INPUT DATA
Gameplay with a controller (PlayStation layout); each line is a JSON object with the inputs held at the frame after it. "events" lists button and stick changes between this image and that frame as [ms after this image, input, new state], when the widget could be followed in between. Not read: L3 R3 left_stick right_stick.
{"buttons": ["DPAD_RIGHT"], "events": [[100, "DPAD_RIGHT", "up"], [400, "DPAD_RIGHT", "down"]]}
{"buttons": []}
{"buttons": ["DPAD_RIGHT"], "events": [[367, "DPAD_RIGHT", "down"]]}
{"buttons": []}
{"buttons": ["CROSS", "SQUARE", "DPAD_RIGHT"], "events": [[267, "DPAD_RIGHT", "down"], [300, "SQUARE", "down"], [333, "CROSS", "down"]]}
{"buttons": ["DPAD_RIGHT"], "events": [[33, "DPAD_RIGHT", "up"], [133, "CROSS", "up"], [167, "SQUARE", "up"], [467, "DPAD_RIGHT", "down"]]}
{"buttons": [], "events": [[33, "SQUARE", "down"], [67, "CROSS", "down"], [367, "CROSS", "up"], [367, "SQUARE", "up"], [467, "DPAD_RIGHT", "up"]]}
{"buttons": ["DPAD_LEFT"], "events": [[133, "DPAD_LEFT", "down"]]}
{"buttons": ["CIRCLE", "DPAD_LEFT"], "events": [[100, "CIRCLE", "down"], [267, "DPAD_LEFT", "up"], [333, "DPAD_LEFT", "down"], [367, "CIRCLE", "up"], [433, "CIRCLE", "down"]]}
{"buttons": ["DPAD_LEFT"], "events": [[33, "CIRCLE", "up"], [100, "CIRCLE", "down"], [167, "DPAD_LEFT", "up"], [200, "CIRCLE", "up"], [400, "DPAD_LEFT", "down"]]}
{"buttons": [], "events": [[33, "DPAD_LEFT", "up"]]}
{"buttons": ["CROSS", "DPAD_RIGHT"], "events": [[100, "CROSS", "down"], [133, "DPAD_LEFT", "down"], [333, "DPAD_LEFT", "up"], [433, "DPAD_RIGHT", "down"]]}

TASK DESCRIPTION
Show every line of the entries above where the word "SQUARE" occurs.

COMPLETED TASK
{"buttons": ["CROSS", "SQUARE", "DPAD_RIGHT"], "events": [[267, "DPAD_RIGHT", "down"], [300, "SQUARE", "down"], [333, "CROSS", "down"]]}
{"buttons": ["DPAD_RIGHT"], "events": [[33, "DPAD_RIGHT", "up"], [133, "CROSS", "up"], [167, "SQUARE", "up"], [467, "DPAD_RIGHT", "down"]]}
{"buttons": [], "events": [[33, "SQUARE", "down"], [67, "CROSS", "down"], [367, "CROSS", "up"], [367, "SQUARE", "up"], [467, "DPAD_RIGHT", "up"]]}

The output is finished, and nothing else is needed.